Saturday, December 8, 2012

There’re novels that defy genre and so are put into a genre anyway. “Literary fiction" is what I see it called most often. These kinds of books succeed not because of plot or character, they have them and they work, but the book itself is more of a snapshot than a movie. No – they're more like a painting.

Mudbound, by Hillary Jordan is such a book. Jordan immerses the reader into a post World War Two rural Mississippi like an impressionistic painter burdened with a limited palette. Her colors are brown, mud brown, black, white, and grey. It’s a bleak picture, full of longing and injustice, prejudice and mud. Lots of mud. It’s a theme, you see. Mud. You’re caught in it, and it’s sucking at your boots and now you’re up to your knees in it. Mud.

I’m not going to give a whole reading of the book, but I was interested in why Jordan chose 1948 to set her book.

Mudbound is timeless. It could take place any time in the Antebellum South when blacks are “free” but not really. By placing it in 1948, Jordan gains two specific things that wouldn’t have been possible if the book took place, say, after World War One or The Spanish American War. First, it allowed the main African American character, Ronsel, to possess a new kind of self-respect earned as a tank commander during the war. World War Two was the first time African Americans were allowed to serve in the regular military. They were segregated, but they fought. Second, 1948 is near enough to our own time that we can apply our mores of behavior and justice without feeling unfair, at least that’s what I did.

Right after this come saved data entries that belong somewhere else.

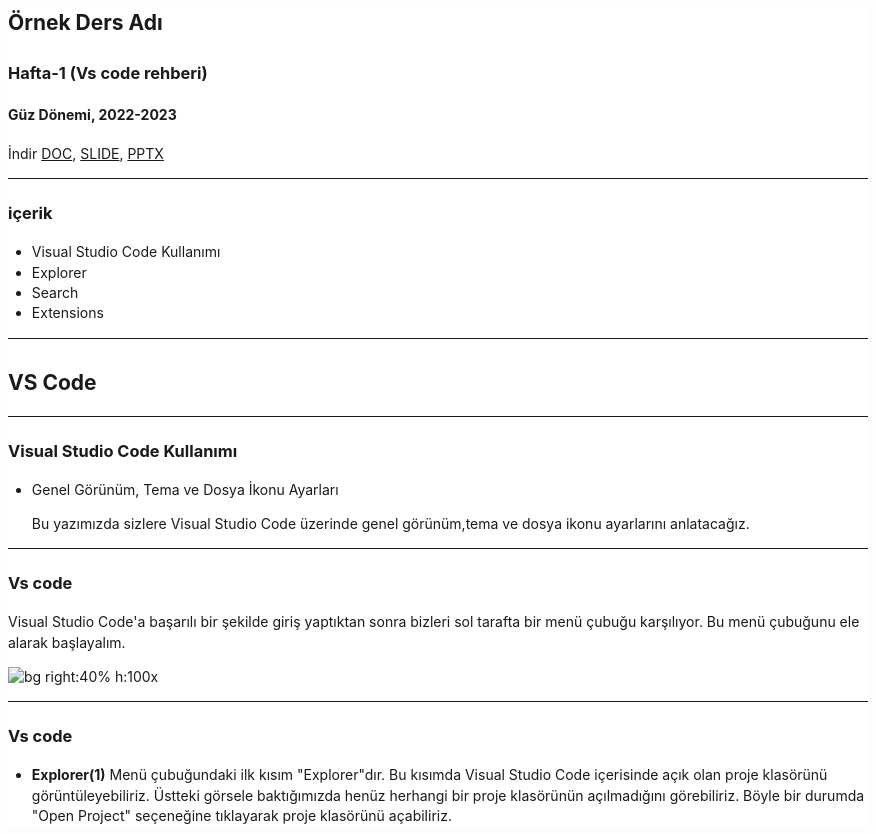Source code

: 

## Örnek Ders Adı

### Hafta-1 (Vs code rehberi)

#### Güz Dönemi, 2022-2023

İndir [DOC](week-1.tr.md_doc.pdf), [SLIDE](week-1.tr.md_slide.pdf), [PPTX](week-1.tr.md_slide.pptx)

<iframe width=700, height=500 frameBorder=0 src="../week-1.tr.md_slide.html"></iframe>

---




### içerik

- Visual Studio Code Kullanımı
- Explorer
- Search
- Extensions

---

## **VS Code**

---

### **Visual Studio Code Kullanımı**

- Genel Görünüm, Tema ve Dosya İkonu Ayarları

   Bu yazımızda sizlere Visual Studio Code üzerinde genel görünüm,tema ve dosya ikonu ayarlarını anlatacağız.
---

### Vs code 

 Visual Studio Code'a başarılı bir şekilde giriş yaptıktan sonra bizleri sol tarafta bir menü çubuğu karşılıyor. Bu menü çubuğunu ele alarak başlayalım.

![bg right:40% h:100x](https://raw.githubusercontent.com/Kodluyoruz/taskforce/main/editor-kullanimi/visual-studio-code/vs-genelgorunum/figures/vs-men%C3%BCbar.png)

---

### Vs code

- **Explorer(1)**
Menü çubuğundaki ilk kısım "Explorer"dır. Bu kısımda Visual Studio Code içerisinde açık olan proje klasörünü görüntüleyebiliriz. Üstteki görsele baktığımızda henüz herhangi bir proje klasörünün açılmadığını görebiliriz. Böyle bir durumda "Open Project" seçeneğine tıklayarak proje klasörünü açabiliriz.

The story is rife with the misogyny, bigotry and racism the South is so often associated with, but Jordan doesn’t try to do more with them than make them part of the picture. Jordan recognizes these as forces, but not as the villains of the story, which I think they are. Jordan paints a picture of inevitable injustice that my liberal heart just couldn't accept. Knowing that those attitudes existed in 1948 as they had in 1848 and might still in 2048 means that Mudbound, however beautiful, was bound to be a tragedy.

I was swept up in the style and narrative of Mudbound. I loved the intimacy of the changing narrative voices, the desperation of the more interesting characters and the strong sense of place. These things alone are worth the cost of admission. It was a great book but it left me feeling, well, muddy at the end. The best is made of a bad situation, but the bad situation is never rectified, identified or challenged as the real enemy. Instead, like the rain that causes the mud, these horrible attitudes are accepted as a facts of life. You just have to get used to them and slog on as best you can.

Charlie Chaplain said "life is tragedy when seen in close-up, but a comedy in long shot." Mudbound is an intimate close-up, a bleak painting, brown and muddy. It's so muddy in fact, that I wonder if we could get so far back as to get the long-shot that would make it comedy. If we did, we'd have to laugh at the players for dealing with the symptoms of the disease instead of the cause.